Unter all denen, die 1923 bei der Öffnung der Gruft des Tutanchamun zugegen waren, breitete sich alsbald ein ungutes Gefühl aus. Denn nach und nach raffte es die Zeugen hinweg, und die Angst vor dem "Fluch des Pharao" ging um.
Tutanchamun
George Herbert, Earl of Carnarvon, galt unter seinen Zeitgenossen eher als Weichei. Schon als Schüler glänzte er durch Abwesenheit und alberne Streiche und machte später von sich reden, als er als einer der ersten mit dem Automobil durch die Gegend fuhr. Doch nachdem er in Deutschland einen schweren Unfall erlitten hatte, vertrug er das biestige britische Klima nicht mehr und lebte fortan - dem Erbe seines Vaters sei Dank - vorwiegend im angenehmen und seinerzeit bei Abenteurern und Dandys gleichermaßen beliebten Kairo.

__Aufgabenliste__
• a. Übersetze aus dem Textauszug über Tutanchamun diesen Satz ins Englische: „George Herbert, Earl of Carnarvon, galt unter seinen Zeitgenossen eher als Weichei.“
• b. Gib den Inhalt des Textauszugs über Tutanchamun in zwei Sätzen wieder.

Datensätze

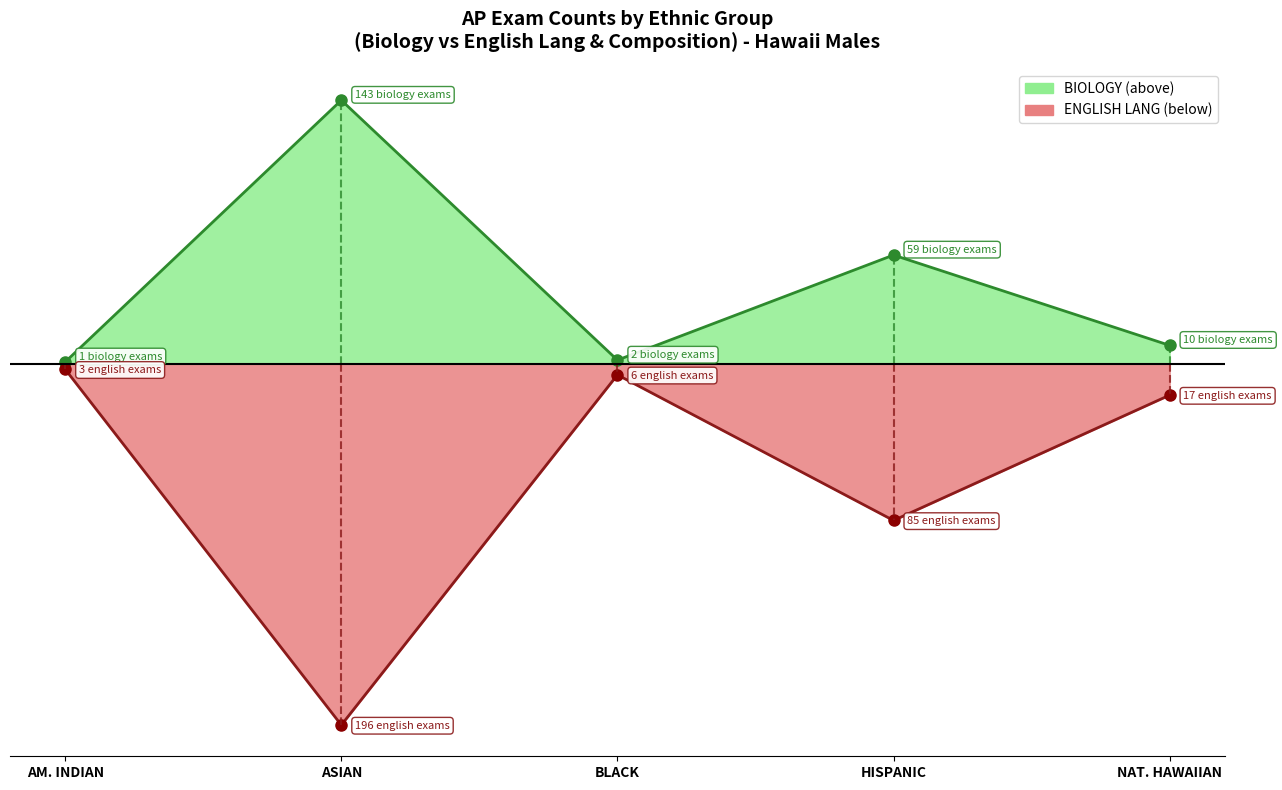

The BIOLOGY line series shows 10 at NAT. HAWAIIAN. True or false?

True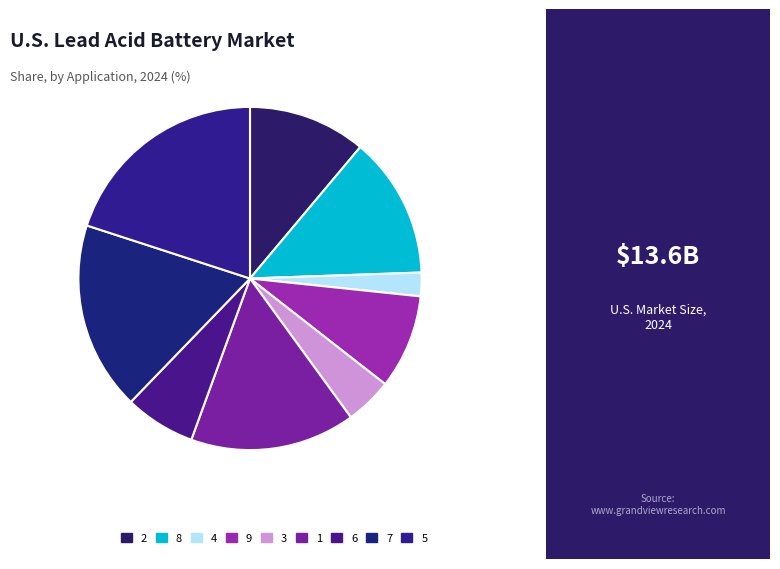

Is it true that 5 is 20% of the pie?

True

__Lösungen der Aufgaben__
• a. Among his contemporaries, George Herbert, Earl of Carnarvon, was considered something of a wimp.

• b. Nach der Öffnung der Gruft des Tutanchamun im Jahr 1923 starben nach und nach die Zeugen, und die Angst vor dem „Fluch des Pharao“ ging um. George Herbert, Earl of Carnarvon, galt als Weichei und lebte nach einem schweren Unfall in Deutschland dank des Erbes seines Vaters vorwiegend in Kairo.